Antes do início das aulas, o material escolar foi entregue aos alunos, que assim como qualquer outro aluno da Rede Municipal de Ensino de Belém, também receberam merenda e transporte escolar. O carpinteiro naval Manoel Brasil Costa, de 65 anos, relembrou os motivos que o fizeram parar de estudar. “Eu trabalho desde os 10 anos de idade com o meu pai, cortando seringueira, pescando, e outras coisas. A escola era muito distante. Tinha que remar três horas para chegar lá. Estudar naquele tempo era só para quem podia. E hoje, eu estou aqui para começar de novo, para não ter que pedir ajuda para ler, escrever ou fazer contas”, disse confiante.

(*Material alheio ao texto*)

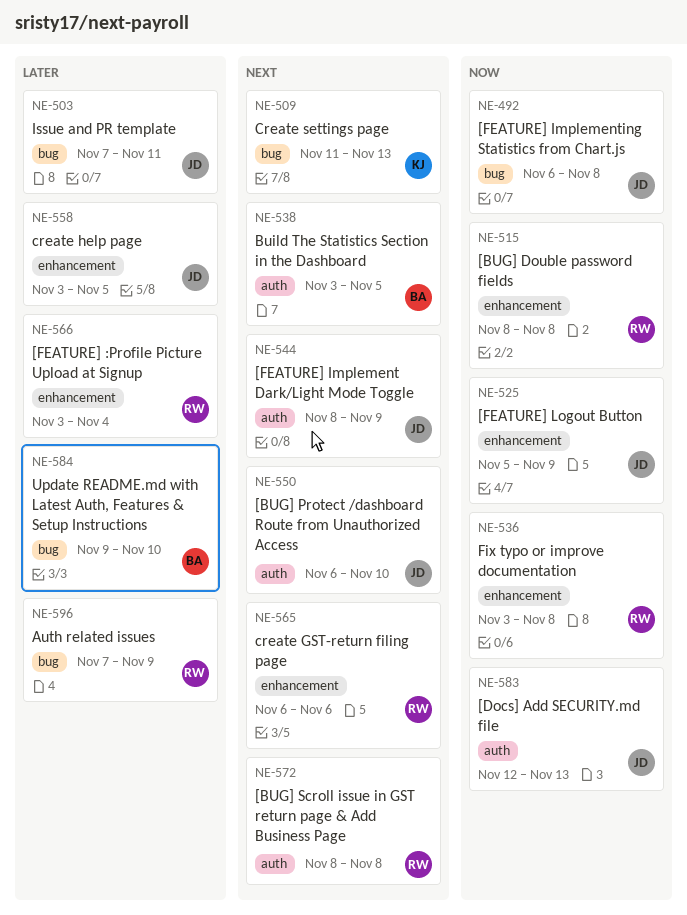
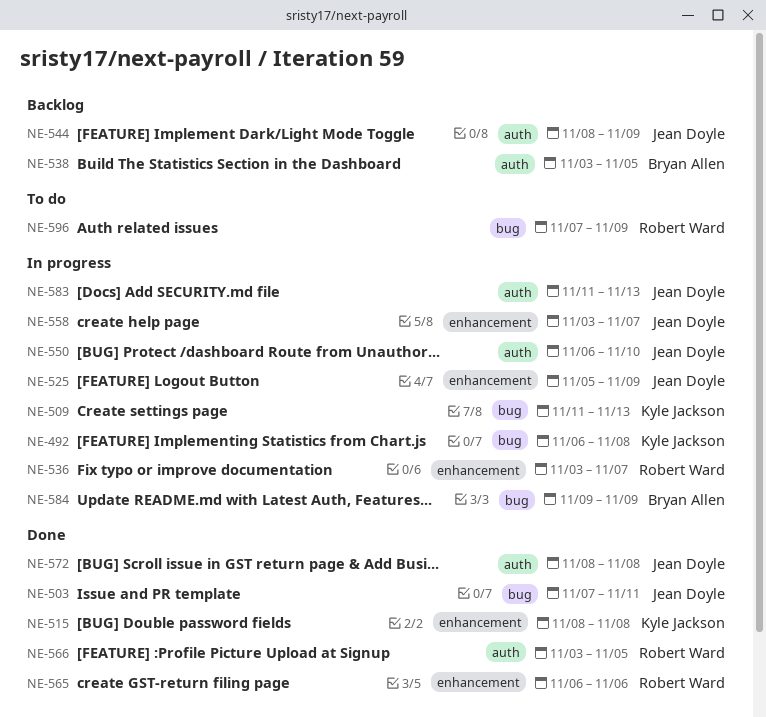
NE-492, owner: Jean Doyle -> Kyle Jackson
NE-515, owner: Robert Ward -> Kyle Jackson
NE-536, due: Nov 8 -> Nov 7
NE-558, due: Nov 5 -> Nov 7
NE-566, label: enhancement -> auth
NE-566, due: Nov 4 -> Nov 5
NE-572, owner: Robert Ward -> Jean Doyle
NE-583, start: Nov 12 -> Nov 11
NE-584, due: Nov 10 -> Nov 9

A modalidade da Eja, agregada a educação do campo, obedece uma diretriz diferenciada que busca atender as especificidades do povo ribeirinho, respeitando e valorizando a realidade dos alunos. “A escola é apenas um espaço de aprendizagem. O rio, as florestas, a biodiversidade são aspectos que os alunos dominam e juntando isto com os conceitos, vai ser mais fácil ensinar e aprender”, afirmou o técnico da Eja, na Semec, Benedito Costa.

Waldiléa Conceição de Oliveira, 33 anos, estudou até o quinto ano do ensino fundamental. Já passou por muitos momentos difíceis por não ter concluído os estudos, mas para ela, a maior dificuldade é na hora em que os seus filhos, que também estudam na escola Milton Monte, fazem o dever de casa. “Meus filhos me pedem que os ajude a fazer o dever de casa e eu não sei ensiná-los. Essa é a maior falta que o estudo me faz. Por isso também estou aqui, para aprender e ajudar os meus filhos”, disse emocionada.

As aulas seguem na Escola Milton Monte, de segunda a sexta-feira, de 16h30 às 19h30. Ainda nas ilhas, desde maio, a Unidade Pedagógica Nossa Senhora dos Navegantes, na ilha da Várzea e a Unidade Pedagógica Mari Mari, na ilha de Mosqueiro, deram início a turma da Eja, totalizando o número de 63 alunos ribeirinhos matriculados.

A Eja é dividida em quatro modalidades. A primeira corresponde ao 1º, 2º e 3º ano do ensino fundamental; a segunda, ao 4º e 5º ano; a terceira, ao 6º e 7º ano; e a quarta, ao 8º e 9º ano do ensino fundamental. Cada etapa é concluída em um ano.